Valery Ryumin, a Soviet tank commander turned cosmonaut and spent more than a year in space, setting endurance records — then taking another flight after 18 years, this time on a US space shuttle — died on Monday. He was 82.
Russian federal space company Roscosmos has announced his death. Dmitry Rogozin, the director of the company, called Mr. Ryumin’s death “an irreparable loss”, but did not say where he died or give a cause.
mr. Ryumin’s first mission, on Soyuz 25, would last 90 days. But it ended after just two hours when the vehicle was unable to dock with the Salyut 6 space station in space.
On his next two missions, Mr. Ryumin and his crew set space travel records: 175 days with Vladimir Lyakbov on Soyuz 32 in 1979 and 185 days with Leonid Popov on Soyuz 35 in 1980.
Those early flights were considered invaluable for their scientific advances. They were also choirs for propaganda.
Mr. Ryumin and his crew conducted experiments, including testing gamma-ray telescopes and hatching quail eggs. They hosted the first Cuban, Hungarian and Vietnamese cosmonauts on the space station and appeared live on a video screen in a stadium in Moscow during the 1980 Summer Olympics.
By the time Mr. Ryumin retired in 1980, after his third mission, he had logged 362 days in space, a record for any cosmonaut or astronaut at the time.
From 1981 to 1989, Mr. Ryumin was the flight director of the Salyut 7 space station (which went awry in 1985 and was recovered by the Soviets during a rescue that became the basis for the 2017 Russian film “Salyut 7”) and the Mir space station. He later led the Russian part of the shuttle Mir program, the first collaboration between NASA and the Russian space agency.
In 1998, 18 years after his third and presumably final flight, Mr. Ryumin to join the crew of the US space shuttle Discovery STS-91. The shuttle would dock at the Russian space station Mir, which has been orbiting the Earth for 12 years.

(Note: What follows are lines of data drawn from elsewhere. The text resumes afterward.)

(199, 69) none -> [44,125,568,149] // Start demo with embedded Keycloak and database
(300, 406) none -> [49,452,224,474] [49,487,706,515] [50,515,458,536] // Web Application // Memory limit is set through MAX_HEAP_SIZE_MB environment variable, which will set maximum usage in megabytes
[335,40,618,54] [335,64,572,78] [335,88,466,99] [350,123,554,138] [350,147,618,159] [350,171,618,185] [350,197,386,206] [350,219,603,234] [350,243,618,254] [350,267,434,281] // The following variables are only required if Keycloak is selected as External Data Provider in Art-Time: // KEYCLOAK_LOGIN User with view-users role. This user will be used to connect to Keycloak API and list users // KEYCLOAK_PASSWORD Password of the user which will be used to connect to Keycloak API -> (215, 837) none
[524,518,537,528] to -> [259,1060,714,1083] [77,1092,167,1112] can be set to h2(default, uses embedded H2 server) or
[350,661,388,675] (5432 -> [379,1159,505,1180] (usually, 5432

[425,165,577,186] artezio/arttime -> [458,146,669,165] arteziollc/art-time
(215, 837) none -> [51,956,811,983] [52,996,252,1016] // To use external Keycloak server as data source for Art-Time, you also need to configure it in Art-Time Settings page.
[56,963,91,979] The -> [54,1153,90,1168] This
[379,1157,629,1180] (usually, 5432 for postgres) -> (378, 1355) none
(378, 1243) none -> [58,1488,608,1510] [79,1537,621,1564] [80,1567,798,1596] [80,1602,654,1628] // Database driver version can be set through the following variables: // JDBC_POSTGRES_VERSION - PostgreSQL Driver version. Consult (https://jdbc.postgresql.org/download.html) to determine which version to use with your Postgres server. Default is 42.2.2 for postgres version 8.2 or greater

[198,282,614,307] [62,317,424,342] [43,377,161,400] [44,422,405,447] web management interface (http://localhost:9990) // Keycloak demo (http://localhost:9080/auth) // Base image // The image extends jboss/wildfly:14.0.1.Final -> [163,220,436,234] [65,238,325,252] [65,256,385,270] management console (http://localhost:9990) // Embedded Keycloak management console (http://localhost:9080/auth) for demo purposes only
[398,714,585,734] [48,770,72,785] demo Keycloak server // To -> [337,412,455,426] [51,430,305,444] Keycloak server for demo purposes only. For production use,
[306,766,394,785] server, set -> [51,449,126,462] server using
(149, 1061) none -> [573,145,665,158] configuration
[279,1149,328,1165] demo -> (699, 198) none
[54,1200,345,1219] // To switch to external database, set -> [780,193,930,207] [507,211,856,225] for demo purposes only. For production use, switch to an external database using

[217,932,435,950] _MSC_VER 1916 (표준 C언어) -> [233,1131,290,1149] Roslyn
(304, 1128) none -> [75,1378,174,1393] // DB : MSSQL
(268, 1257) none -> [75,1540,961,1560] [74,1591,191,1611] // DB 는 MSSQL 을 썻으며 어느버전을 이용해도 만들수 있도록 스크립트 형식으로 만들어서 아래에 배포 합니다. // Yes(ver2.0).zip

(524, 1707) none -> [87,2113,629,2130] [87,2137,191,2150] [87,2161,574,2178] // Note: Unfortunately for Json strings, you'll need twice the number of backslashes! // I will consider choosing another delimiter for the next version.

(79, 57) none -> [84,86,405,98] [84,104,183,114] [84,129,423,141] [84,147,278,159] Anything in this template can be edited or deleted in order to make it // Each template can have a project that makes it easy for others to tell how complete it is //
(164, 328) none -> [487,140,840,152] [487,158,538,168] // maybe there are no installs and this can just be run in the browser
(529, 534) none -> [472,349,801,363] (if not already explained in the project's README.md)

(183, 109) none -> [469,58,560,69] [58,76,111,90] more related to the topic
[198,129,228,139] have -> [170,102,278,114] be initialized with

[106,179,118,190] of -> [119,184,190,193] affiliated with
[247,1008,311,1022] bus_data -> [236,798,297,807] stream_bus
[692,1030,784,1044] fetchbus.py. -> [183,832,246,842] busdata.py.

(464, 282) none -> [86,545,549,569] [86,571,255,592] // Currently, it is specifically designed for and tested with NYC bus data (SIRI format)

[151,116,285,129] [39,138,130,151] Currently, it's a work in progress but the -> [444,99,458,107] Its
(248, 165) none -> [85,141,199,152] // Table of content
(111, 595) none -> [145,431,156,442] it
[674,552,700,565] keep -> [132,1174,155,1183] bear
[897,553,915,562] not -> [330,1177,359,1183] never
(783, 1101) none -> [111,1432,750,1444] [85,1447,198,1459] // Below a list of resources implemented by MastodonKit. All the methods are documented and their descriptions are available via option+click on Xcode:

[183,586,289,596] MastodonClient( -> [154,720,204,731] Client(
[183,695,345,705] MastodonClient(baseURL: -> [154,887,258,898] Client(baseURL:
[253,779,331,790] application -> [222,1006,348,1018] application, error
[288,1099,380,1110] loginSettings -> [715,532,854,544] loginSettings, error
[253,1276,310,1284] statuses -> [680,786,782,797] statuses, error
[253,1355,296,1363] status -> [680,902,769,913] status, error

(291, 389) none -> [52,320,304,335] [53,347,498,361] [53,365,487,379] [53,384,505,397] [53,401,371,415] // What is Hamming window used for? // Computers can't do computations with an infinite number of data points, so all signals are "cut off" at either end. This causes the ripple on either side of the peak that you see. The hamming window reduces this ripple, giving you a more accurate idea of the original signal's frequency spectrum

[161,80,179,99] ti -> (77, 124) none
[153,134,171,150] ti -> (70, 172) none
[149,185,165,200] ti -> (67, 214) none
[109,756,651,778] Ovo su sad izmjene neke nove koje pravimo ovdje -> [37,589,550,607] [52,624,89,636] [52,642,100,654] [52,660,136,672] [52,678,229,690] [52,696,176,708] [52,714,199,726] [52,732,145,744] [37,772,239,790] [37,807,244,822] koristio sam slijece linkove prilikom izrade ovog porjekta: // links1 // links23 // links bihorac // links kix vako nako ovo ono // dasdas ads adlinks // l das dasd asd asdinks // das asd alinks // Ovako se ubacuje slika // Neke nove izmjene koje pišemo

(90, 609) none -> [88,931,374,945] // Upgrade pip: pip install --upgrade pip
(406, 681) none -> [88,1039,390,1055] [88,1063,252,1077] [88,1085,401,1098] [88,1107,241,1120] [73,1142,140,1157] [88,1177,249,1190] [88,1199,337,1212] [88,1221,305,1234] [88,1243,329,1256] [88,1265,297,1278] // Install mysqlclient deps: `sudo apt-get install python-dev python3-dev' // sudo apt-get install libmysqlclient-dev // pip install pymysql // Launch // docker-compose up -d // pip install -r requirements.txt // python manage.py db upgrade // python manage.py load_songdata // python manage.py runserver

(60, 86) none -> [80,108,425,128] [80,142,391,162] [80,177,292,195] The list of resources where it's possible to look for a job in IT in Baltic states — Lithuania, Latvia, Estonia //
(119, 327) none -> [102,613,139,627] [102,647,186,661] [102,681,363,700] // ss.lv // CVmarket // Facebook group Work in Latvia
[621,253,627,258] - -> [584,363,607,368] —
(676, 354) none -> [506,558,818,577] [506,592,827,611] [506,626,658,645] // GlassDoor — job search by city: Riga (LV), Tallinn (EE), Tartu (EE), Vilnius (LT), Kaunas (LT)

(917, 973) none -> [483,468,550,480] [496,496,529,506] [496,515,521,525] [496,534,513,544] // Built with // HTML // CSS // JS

“After my three flights in the 1980s, I thought it would be fun to fly for the fourth time,” he said in an interview with NASA two months before the launch.
“I thought it would be very convenient for someone with very good flying and life experience to visit the station,” he added. “I believe I will be able to see more details and more things compared to young cosmonauts or crew members.”
Mr. Ryumin had to lose about 55 pounds to qualify for the mission. Discovery docked with Mir in June 1998; he spent four days on the space station before returning home, totaling 371 days in space across all four missions.
“We learned a lot during these joint operations during the Phase 1 program,” he said. “We have learned to understand each other. We were introduced to the philosophies of each country.”
Valery Victorovich Ryumin was born on August 16, 1939 in Komsomolsk-on-Amur, Russian Far East. He graduated from the Kaliningrad Mechanical Engineering Technical College in 1958.
He was an army tank commander from 1958 to 1961 and received a degree in electronics and computer technology from the Moscow Forest Engineering Institute in 1965, where he specialized in spacecraft control systems.
After working for the Rocket and Space Corporation, Mr. Ryumin joined the cosmonaut corps in 1973. He was twice named Hero of the Soviet Union.
Survivors include his wife, Yelena Kondakova, a fellow cosmonaut; their daughter, Yevgenia; and two children, Viktoria and Vadim, from a previous marriage to Natalya Ryumina.
While a graduate student, Mr. Ryumin trained at the company that manufactured the first Sputnik satellite. But, he said in the NASA interview, he never dreamed that he would one day orbit the Earth.
“At that time it was like a big fantasy, and I could never imagine having to do this, what I was doing,” he said. “I could never dream of it.
“Now kids can dream and they can say, ‘I’m going to be an astronaut or a cosmonaut’ from an early age,” he added. “People of my generation couldn’t dream about it because at the time they didn’t know what to dream about.”